We were shown evidence of updated risk assessments on the service's computer system for other areas of risk for the people whose care we tracked. For example, risks associated with choking, food allergies and absconding. These had not been accessible to the whole staff team and were not included in people's care plan files. This meant the service had not ensured appropriate measures were in place to reduce or remove risks to people who used the service.

7, 21 October 2013

During a routine inspection

We spoke with people using the service but they were not always able to tell us their views about their care. We relied upon our observations of care, speaking with staff and looking at records to help us understand people's experiences.

We observed people were greeted warmly by staff when they arrived at the service. Staff took an interest in what they had been doing and provided them with drinks. Staff we spoke with had a good understanding of people's needs. We observed people were free to move around the building or spend time in their room. We saw staff helped one person use the internet to look at a website about their favourite pop star.

Care plans had been written to outline the support people required.
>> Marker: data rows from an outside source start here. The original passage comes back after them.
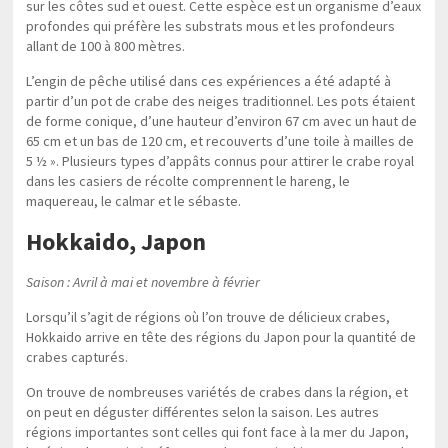
sur les côtes sud et ouest. Cette espèce est un organisme d’eaux
profondes qui préfère les substrats mous et les profondeurs
allant de 100 à 800 mètres.
L’engin de pêche utilisé dans ces expériences a été adapté à
partir d’un pot de crabe des neiges traditionnel. Les pots étaient
de forme conique, d’une hauteur d’environ 67 cm avec un haut de
65 cm et un bas de 120 cm, et recouverts d’une toile à mailles de
5 ½ ». Plusieurs types d’appâts connus pour attirer le crabe royal
dans les casiers de récolte comprennent le hareng, le
maquereau, le calmar et le sébaste.
Hokkaido, Japon
Saison : Avril à mai et novembre à février
Lorsqu’il s’agit de régions où l’on trouve de délicieux crabes,
Hokkaido arrive en tête des régions du Japon pour la quantité de
crabes capturés.
On trouve de nombreuses variétés de crabes dans la région, et
on peut en déguster différentes selon la saison. Les autres
régions importantes sont celles qui font face à la mer du Japon,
Families (primary carers) had contributed to the information to ensure people had continuity of care between their home and the service.
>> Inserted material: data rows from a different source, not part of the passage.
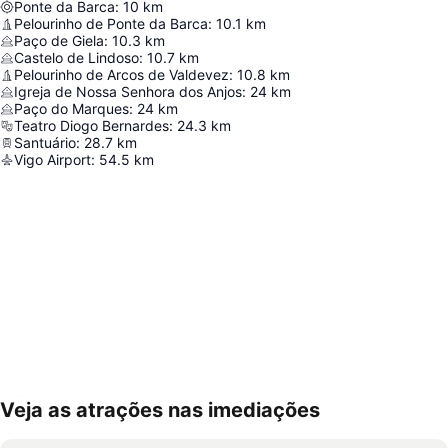
Ponte da Barca
:
10
km
Pelourinho de Ponte da Barca
:
10.1
km
Paço de Giela
:
10.3
km
Castelo de Lindoso
:
10.7
km
Pelourinho de Arcos de Valdevez
:
10.8
km
Igreja de Nossa Senhora dos Anjos
:
24
km
Paço do Marques
:
24
km
Teatro Diogo Bernardes
:
24.3
km
Santuário
:
28.7
km
Vigo Airport
:
54.5
km
Veja as atrações nas imediações
Ampliar mapa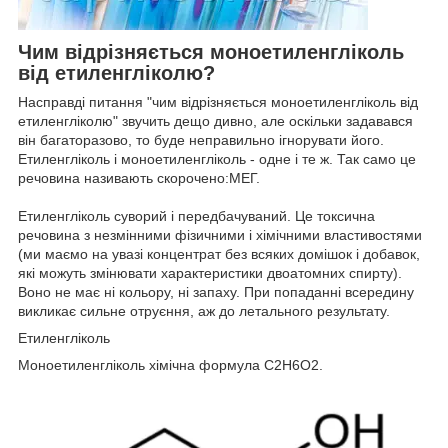
Чим відрізняється моноетиленгліколь
від етиленгліколю?
Насправді питання "чим відрізняється моноетиленгліколь від
етиленгліколю" звучить дещо дивно, але оскільки задавався
він багаторазово, то буде неправильно ігнорувати його.
Етиленгліколь і моноетиленгліколь - одне і те ж. Так само це
речовина називають скорочено:МЕГ.
Етиленгліколь суворий і передбачуваний. Це токсична
речовина з незмінними фізичними і хімічними властивостями
(ми маємо на увазі концентрат без всяких домішок і добавок,
які можуть змінювати характеристики двоатомних спирту).
Воно не має ні кольору, ні запаху. При попаданні всередину
викликає сильне отруєння, аж до летального результату.
Етиленгліколь
Моноетиленгліколь хімічна формула С2Н6О2.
We found the service had not always written risk assessments to protect people's safety and welfare. In some cases, there was reliance upon using risk assessments completed by another provider. These had not been kept up to date and may not have reflected changes to people's needs over time. This placed people at risk of harm.

We found the service was suitably staffed to meet people's needs. We saw additional staff had been called in to work after someone was admitted as an emergency. This ensured everyone's needs could be met during the shift. There had been some occasions when agency staff did not have the level of skill and expertise to ensure the service operated effectively. Changes had been made since then to improve staffing arrangements at the service.

The provider had set up an effective system to regularly assess and monitor the quality of service that people received. This ensured they would be alerted to any issues affecting the care and welfare of people using the service. The provider intended to send surveys out to people and their representatives in future, to gain feedback about the quality of care.